[Begin Supplied entries]

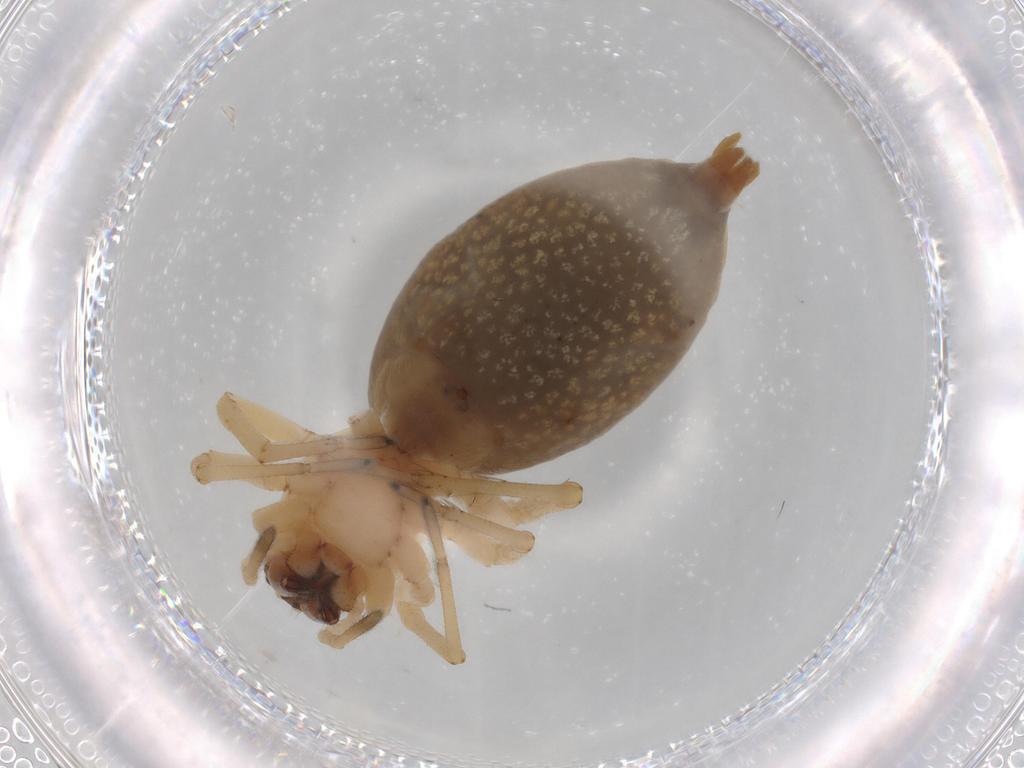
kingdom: Animalia
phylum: Arthropoda
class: Arachnida
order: Araneae
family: Cheiracanthiidae
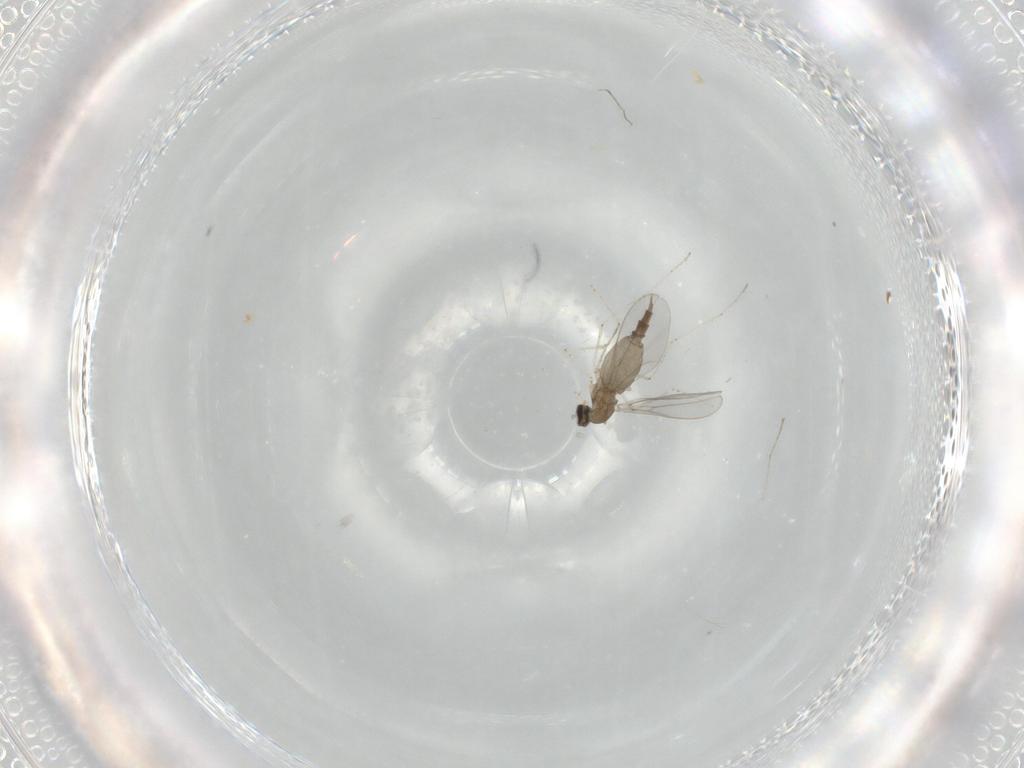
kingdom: Animalia
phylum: Arthropoda
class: Insecta
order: Diptera
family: Cecidomyiidae
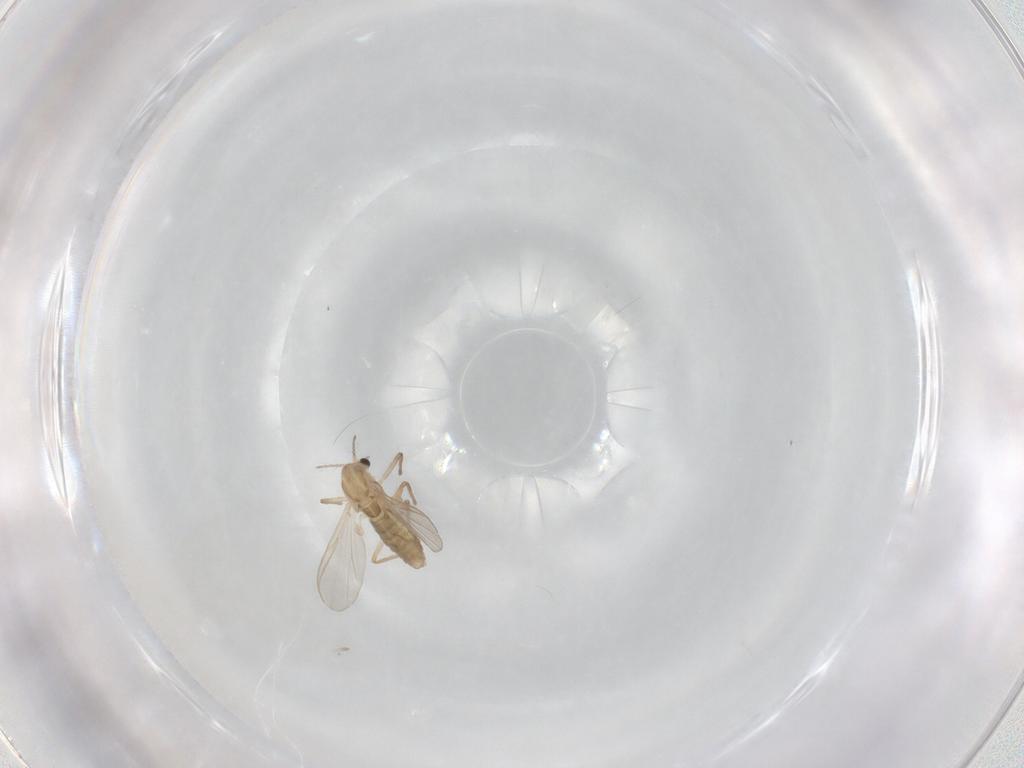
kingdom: Animalia
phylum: Arthropoda
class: Insecta
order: Diptera
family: Chironomidae
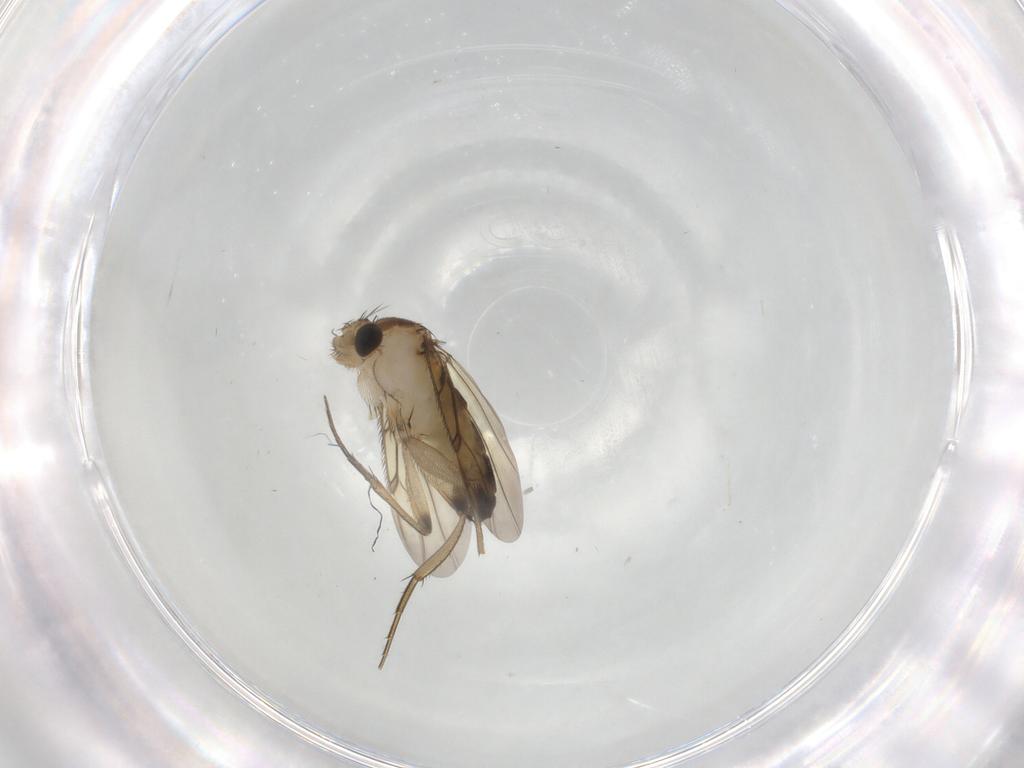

[End Supplied entries]

## [Short problem]
In the stretch of data from the line containing "family: Cheiracanthiidae" through the end, switch "phylum" to "division" and give those lines again with nothing else changed. Leave the pictures out of your answer.

## [Exercise output]
family: Cheiracanthiidae
kingdom: Animalia
division: Arthropoda
class: Insecta
order: Diptera
family: Cecidomyiidae
kingdom: Animalia
division: Arthropoda
class: Insecta
order: Diptera
family: Chironomidae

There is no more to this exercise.